_WHAT THIS TASK INVOLVES_
The lines to print run from the top of the material below to the line with "G04 Dimensions in millimeters*", inclusive; please copy them exactly, without pictures.

_EXERCISE MATERIAL_
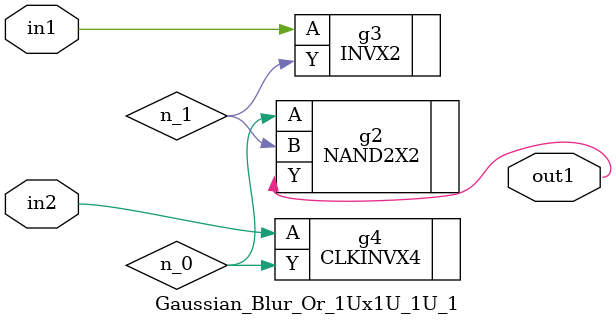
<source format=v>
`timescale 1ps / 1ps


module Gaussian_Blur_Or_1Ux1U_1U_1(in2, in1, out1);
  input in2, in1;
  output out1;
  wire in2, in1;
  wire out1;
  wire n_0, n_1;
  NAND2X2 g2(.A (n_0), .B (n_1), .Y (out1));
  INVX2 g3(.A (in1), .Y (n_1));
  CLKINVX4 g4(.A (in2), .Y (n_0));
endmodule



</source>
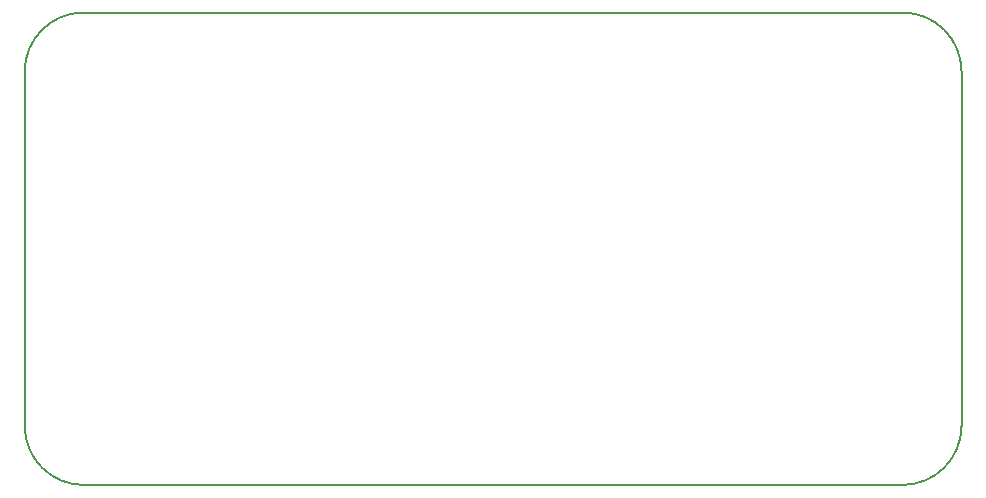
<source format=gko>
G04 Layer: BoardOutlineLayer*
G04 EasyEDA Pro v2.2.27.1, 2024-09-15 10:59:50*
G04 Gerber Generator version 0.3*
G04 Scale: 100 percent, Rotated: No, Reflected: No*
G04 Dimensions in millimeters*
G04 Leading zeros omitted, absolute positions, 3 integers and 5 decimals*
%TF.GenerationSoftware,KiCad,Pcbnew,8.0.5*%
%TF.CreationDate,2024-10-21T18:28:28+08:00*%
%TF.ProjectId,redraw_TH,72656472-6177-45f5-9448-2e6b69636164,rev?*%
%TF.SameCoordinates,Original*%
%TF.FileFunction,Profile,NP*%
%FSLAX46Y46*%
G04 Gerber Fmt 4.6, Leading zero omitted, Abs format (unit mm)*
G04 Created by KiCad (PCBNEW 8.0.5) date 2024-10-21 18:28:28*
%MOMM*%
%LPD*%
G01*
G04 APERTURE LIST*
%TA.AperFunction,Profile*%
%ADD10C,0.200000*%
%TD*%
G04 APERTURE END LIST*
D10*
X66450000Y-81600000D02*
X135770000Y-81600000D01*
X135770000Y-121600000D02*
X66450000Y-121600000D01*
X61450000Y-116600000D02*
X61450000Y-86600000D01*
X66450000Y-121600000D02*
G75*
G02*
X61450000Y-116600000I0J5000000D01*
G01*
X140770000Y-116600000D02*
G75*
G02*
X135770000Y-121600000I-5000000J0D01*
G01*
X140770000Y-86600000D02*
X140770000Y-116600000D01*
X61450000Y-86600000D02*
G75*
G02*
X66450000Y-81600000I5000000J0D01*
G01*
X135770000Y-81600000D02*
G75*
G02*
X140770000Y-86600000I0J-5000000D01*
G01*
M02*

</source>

_EXERCISE ANSWER_
<source format=v>
`timescale 1ps / 1ps


module Gaussian_Blur_Or_1Ux1U_1U_1(in2, in1, out1);
  input in2, in1;
  output out1;
  wire in2, in1;
  wire out1;
  wire n_0, n_1;
  NAND2X2 g2(.A (n_0), .B (n_1), .Y (out1));
  INVX2 g3(.A (in1), .Y (n_1));
  CLKINVX4 g4(.A (in2), .Y (n_0));
endmodule



</source>
<source format=gko>
G04 Layer: BoardOutlineLayer*
G04 EasyEDA Pro v2.2.27.1, 2024-09-15 10:59:50*
G04 Gerber Generator version 0.3*
G04 Scale: 100 percent, Rotated: No, Reflected: No*
G04 Dimensions in millimeters*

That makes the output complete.